(Hardware design source data)

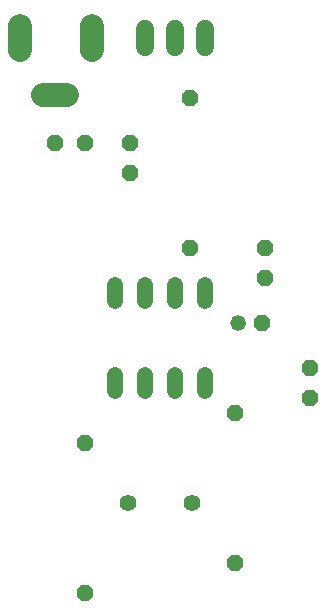
<source format=gbr>
G04 EAGLE Gerber RS-274X export*
G75*
%MOMM*%
%FSLAX34Y34*%
%LPD*%
%INTop Copper*%
%IPPOS*%
%AMOC8*
5,1,8,0,0,1.08239X$1,22.5*%
G01*
%ADD10P,1.429621X8X22.500000*%
%ADD11C,1.320800*%
%ADD12P,1.429621X8X292.500000*%
%ADD13P,1.429621X8X112.500000*%
%ADD14C,1.320800*%
%ADD15C,1.524000*%
%ADD16C,2.000000*%
%ADD17C,1.400000*%
%ADD18C,0.152400*%


D10*
X289560Y495300D03*
D11*
X269240Y495300D03*
D12*
X292100Y558800D03*
X292100Y533400D03*
D13*
X177800Y622300D03*
X177800Y647700D03*
D10*
X114300Y647700D03*
X139700Y647700D03*
D14*
X165100Y451104D02*
X165100Y437896D01*
X190500Y437896D02*
X190500Y451104D01*
X190500Y514096D02*
X190500Y527304D01*
X165100Y527304D02*
X165100Y514096D01*
X215900Y451104D02*
X215900Y437896D01*
X241300Y437896D02*
X241300Y451104D01*
X215900Y514096D02*
X215900Y527304D01*
X241300Y527304D02*
X241300Y514096D01*
D15*
X190500Y728980D02*
X190500Y744220D01*
X215900Y744220D02*
X215900Y728980D01*
X241300Y728980D02*
X241300Y744220D01*
D16*
X145300Y746600D02*
X145300Y726600D01*
X84300Y726600D02*
X84300Y746600D01*
X104300Y688600D02*
X124300Y688600D01*
D17*
X230200Y342900D03*
X176200Y342900D03*
D13*
X330200Y431800D03*
X330200Y457200D03*
D12*
X139700Y393700D03*
X139700Y266700D03*
X266700Y419100D03*
X266700Y292100D03*
D13*
X228600Y558800D03*
X228600Y685800D03*
D18*
X215900Y444500D02*
X216408Y443484D01*
M02*

</source>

Directive –
Go through the lines above and write each one out verbatim, skipping the pictures.

Solution to this task –
<source format=gbr>
G04 EAGLE Gerber RS-274X export*
G75*
%MOMM*%
%FSLAX34Y34*%
%LPD*%
%INTop Copper*%
%IPPOS*%
%AMOC8*
5,1,8,0,0,1.08239X$1,22.5*%
G01*
%ADD10P,1.429621X8X22.500000*%
%ADD11C,1.320800*%
%ADD12P,1.429621X8X292.500000*%
%ADD13P,1.429621X8X112.500000*%
%ADD14C,1.320800*%
%ADD15C,1.524000*%
%ADD16C,2.000000*%
%ADD17C,1.400000*%
%ADD18C,0.152400*%


D10*
X289560Y495300D03*
D11*
X269240Y495300D03*
D12*
X292100Y558800D03*
X292100Y533400D03*
D13*
X177800Y622300D03*
X177800Y647700D03*
D10*
X114300Y647700D03*
X139700Y647700D03*
D14*
X165100Y451104D02*
X165100Y437896D01*
X190500Y437896D02*
X190500Y451104D01*
X190500Y514096D02*
X190500Y527304D01*
X165100Y527304D02*
X165100Y514096D01*
X215900Y451104D02*
X215900Y437896D01*
X241300Y437896D02*
X241300Y451104D01*
X215900Y514096D02*
X215900Y527304D01*
X241300Y527304D02*
X241300Y514096D01*
D15*
X190500Y728980D02*
X190500Y744220D01*
X215900Y744220D02*
X215900Y728980D01*
X241300Y728980D02*
X241300Y744220D01*
D16*
X145300Y746600D02*
X145300Y726600D01*
X84300Y726600D02*
X84300Y746600D01*
X104300Y688600D02*
X124300Y688600D01*
D17*
X230200Y342900D03*
X176200Y342900D03*
D13*
X330200Y431800D03*
X330200Y457200D03*
D12*
X139700Y393700D03*
X139700Y266700D03*
X266700Y419100D03*
X266700Y292100D03*
D13*
X228600Y558800D03*
X228600Y685800D03*
D18*
X215900Y444500D02*
X216408Y443484D01*
M02*

</source>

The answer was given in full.